Lo que se pide:
**a.** Según el pasaje citado, ¿sobre qué ciclos escribe Eduardo Vázquez Martín?
**b.** Reproduce el tramo de las entradas que va desde el principio hasta la línea que contiene "catalogue / barcode: US 3702975", con ambos extremos incluidos, y sustituye "locality" por "localidad" sin cambiar nada más.

Pasaje citado:
El volumen es generoso y sin embargo insuficiente. Uno echa de menos materiales que no han dejado la memoria. Lujo especial son los comentaristas. El testimonio de Blanche Petrich, compañera de aventura (viajes, penurias, estremecimientos periodísticos) es precioso para conocer los pasos de Antonio. Quién como ella, que lo vio ver en las duras. Ella sabe lo que es ver a Turok meterse en la mirada de la gente y sacarle el brillo, y también le conoce el arrojo para ponerse donde los acontecimientos queman. Se suman los poetas David Huerta y Coral Bracho, altamente sensibles a la alquimia de los hechos que despliega el artista para nosotros. Resultan imprescindibles los registros de Eduardo Vázquez Martín sobre los ciclos de Nicaragua y Chiapas, el de Juan Villoro en Mexamérica; María Cortina nos trae un imperdonable episodio de la guerra en El Salvador y Ana Emilia Felkner pone sus pasos en perspectiva durante el fin del silencio en Chiapas.

(Registros almacenados)
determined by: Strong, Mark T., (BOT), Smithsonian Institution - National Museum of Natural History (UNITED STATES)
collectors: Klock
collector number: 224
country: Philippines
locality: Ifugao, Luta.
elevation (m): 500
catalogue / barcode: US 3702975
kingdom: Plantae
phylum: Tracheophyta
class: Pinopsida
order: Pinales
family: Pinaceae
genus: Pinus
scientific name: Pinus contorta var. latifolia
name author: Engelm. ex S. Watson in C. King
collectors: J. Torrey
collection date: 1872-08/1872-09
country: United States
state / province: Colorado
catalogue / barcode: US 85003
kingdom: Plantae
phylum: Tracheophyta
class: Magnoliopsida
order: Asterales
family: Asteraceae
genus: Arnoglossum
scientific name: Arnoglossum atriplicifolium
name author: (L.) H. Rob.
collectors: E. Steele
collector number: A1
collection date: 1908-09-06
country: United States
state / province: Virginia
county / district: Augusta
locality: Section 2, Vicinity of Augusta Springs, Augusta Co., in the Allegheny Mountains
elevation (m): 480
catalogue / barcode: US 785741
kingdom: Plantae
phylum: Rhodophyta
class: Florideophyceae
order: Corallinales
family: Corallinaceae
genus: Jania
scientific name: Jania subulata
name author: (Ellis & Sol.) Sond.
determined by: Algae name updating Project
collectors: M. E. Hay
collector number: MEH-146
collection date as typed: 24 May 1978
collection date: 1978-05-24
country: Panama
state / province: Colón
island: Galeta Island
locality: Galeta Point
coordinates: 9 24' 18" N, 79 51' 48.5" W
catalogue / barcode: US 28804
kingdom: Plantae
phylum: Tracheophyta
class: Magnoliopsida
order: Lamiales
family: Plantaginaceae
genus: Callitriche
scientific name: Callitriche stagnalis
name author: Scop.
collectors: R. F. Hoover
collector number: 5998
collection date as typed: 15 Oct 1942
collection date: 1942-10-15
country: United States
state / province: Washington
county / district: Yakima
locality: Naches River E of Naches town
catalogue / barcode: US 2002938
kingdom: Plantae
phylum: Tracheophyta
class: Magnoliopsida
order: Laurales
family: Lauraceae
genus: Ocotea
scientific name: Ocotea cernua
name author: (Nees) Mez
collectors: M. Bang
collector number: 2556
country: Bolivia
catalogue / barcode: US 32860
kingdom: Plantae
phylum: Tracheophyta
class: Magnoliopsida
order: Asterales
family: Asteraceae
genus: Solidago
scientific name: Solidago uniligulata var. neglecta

Soluciones:
**a.** Sobre los ciclos de Nicaragua y Chiapas.

**b.**
determined by: Strong, Mark T., (BOT), Smithsonian Institution - National Museum of Natural History (UNITED STATES)
collectors: Klock
collector number: 224
country: Philippines
localidad: Ifugao, Luta.
elevation (m): 500
catalogue / barcode: US 3702975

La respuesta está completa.